After a brief period working for Bernoulli and Ernst Eckenstein, Schmidt moved to the Netherlands in 1920. There he was influenced by Jacobus Johannes Pieter Oud and in 1922 obtained a position with the renowned architect Michiel Brinkman. In 1924 he returned to Switzerland. His first completed project was the Hodel House in Riehen, finished in 1925. After founding an architectural firm with Paul Artaria in 1926, Schmidt designed and built various residential and housing developments with them until 1930, establishing himself as one of the leading architects of the New Objectivity movement.

In 1928 he became one of the founders of the Congrès International d'Architecture Moderne (CIAM) and travelled to Moscow in 1930 as an advisor to the People's Commissariat of Heavy Industry. In the following years, he participated in the planning and construction of several industrial cities in the Soviet Union, returning to Switzerland in 1937. In 1944, he was one of the co-founders of the Labour Party, which he represented in the Grand Council of the Canton of Basel-Stadt from 1944 to 1955.

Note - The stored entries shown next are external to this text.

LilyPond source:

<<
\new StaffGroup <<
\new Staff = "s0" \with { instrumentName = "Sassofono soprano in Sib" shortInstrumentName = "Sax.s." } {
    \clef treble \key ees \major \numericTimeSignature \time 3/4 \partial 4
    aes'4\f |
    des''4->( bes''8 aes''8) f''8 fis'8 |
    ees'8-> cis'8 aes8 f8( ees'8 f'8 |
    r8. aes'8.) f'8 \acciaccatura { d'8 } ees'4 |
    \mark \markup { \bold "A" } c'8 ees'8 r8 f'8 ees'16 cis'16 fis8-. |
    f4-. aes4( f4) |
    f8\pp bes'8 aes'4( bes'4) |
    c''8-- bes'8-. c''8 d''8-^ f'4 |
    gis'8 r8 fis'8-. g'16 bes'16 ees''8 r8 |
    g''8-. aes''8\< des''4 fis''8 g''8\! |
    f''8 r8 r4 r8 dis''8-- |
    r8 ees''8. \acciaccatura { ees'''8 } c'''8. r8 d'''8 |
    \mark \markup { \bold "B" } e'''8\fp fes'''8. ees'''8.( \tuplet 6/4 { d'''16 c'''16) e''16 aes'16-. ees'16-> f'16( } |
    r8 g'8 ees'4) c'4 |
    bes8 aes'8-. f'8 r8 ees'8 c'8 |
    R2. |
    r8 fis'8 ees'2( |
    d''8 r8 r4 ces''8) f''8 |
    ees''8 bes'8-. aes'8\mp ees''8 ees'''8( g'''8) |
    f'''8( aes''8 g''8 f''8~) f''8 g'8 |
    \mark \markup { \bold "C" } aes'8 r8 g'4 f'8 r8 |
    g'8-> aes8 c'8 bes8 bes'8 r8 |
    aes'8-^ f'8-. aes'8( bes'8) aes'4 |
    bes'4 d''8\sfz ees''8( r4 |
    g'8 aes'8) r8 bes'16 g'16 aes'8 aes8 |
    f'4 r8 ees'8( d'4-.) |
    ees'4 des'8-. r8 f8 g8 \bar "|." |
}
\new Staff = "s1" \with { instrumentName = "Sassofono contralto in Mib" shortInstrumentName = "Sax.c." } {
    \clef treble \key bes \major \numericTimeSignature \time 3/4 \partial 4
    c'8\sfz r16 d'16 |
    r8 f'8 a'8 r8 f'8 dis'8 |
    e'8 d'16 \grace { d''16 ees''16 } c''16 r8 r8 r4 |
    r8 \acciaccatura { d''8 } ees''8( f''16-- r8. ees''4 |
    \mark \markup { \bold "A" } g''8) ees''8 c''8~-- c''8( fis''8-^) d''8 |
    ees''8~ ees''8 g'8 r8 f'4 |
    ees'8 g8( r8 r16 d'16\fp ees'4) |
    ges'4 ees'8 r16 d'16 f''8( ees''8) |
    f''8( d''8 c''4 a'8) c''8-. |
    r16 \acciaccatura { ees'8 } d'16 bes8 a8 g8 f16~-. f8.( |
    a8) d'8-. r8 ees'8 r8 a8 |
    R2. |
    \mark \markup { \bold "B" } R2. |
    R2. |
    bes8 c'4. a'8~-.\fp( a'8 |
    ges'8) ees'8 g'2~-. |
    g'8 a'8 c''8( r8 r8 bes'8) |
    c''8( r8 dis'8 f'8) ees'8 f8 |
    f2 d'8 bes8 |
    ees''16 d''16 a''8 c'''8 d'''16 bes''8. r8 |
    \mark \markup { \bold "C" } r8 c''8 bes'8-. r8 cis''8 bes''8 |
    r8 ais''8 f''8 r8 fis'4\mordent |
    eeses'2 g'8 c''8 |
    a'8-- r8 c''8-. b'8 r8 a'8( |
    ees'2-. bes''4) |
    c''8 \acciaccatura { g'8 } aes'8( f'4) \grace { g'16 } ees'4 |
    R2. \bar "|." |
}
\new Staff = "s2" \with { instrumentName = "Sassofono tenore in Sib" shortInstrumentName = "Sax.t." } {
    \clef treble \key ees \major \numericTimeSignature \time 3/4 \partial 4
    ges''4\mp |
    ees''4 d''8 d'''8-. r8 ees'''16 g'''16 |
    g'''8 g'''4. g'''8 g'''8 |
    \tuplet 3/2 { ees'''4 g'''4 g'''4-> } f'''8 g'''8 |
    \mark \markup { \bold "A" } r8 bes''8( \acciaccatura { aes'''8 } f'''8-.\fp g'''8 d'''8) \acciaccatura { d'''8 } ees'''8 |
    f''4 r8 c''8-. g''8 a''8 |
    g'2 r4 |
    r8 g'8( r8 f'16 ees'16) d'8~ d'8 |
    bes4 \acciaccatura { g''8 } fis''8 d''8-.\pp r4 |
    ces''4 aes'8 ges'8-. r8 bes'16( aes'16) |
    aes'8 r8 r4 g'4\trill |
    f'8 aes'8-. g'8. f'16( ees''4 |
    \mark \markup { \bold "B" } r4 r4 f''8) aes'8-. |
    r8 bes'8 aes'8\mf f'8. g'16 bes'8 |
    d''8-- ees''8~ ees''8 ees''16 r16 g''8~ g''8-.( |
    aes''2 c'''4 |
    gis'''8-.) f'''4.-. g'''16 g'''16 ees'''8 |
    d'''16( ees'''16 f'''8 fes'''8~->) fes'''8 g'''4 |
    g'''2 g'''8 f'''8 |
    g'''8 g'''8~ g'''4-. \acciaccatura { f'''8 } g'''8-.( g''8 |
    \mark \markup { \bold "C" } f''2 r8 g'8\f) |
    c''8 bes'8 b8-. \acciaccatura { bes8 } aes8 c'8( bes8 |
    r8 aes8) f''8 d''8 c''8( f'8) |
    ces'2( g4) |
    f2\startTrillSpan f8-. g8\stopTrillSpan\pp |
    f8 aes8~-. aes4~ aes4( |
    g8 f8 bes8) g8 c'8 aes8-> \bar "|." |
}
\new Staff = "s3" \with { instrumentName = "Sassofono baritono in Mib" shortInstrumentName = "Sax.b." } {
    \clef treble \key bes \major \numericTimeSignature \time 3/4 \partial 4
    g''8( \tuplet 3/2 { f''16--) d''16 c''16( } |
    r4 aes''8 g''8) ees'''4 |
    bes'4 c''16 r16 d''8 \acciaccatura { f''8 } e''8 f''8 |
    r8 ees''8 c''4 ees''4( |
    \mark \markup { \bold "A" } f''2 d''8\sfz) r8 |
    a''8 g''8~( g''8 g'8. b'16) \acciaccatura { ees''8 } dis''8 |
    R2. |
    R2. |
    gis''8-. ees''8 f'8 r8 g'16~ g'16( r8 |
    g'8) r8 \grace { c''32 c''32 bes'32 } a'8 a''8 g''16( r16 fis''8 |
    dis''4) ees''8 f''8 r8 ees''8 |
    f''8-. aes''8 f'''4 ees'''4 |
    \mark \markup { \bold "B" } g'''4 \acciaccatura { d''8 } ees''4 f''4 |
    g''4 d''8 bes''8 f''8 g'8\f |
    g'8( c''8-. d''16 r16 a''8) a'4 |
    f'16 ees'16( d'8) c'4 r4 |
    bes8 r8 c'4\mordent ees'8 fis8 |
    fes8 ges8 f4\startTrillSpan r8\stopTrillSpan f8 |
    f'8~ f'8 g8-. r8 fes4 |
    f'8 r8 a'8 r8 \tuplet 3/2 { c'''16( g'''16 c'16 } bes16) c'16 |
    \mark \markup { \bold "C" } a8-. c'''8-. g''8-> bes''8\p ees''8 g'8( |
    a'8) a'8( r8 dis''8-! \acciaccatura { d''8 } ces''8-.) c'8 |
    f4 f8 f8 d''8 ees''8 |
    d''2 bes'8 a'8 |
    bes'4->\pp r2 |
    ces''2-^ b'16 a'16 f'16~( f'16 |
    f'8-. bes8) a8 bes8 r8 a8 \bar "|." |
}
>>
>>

In 1956, he accepted a position as chief architect at the Institute for Typification in East Berlin. In 1958, he was appointed director of the Institute for Theory and History of Architecture at the German Building Academy. In 1963, the Building Academy awarded him an honorary doctorate, and in 1968 he was awarded the Patriotic Order of Merit in Silver of the GDR. In 1969, upon his retirement, Schmidt returned to Switzerland, where he died three years later at the age of 78.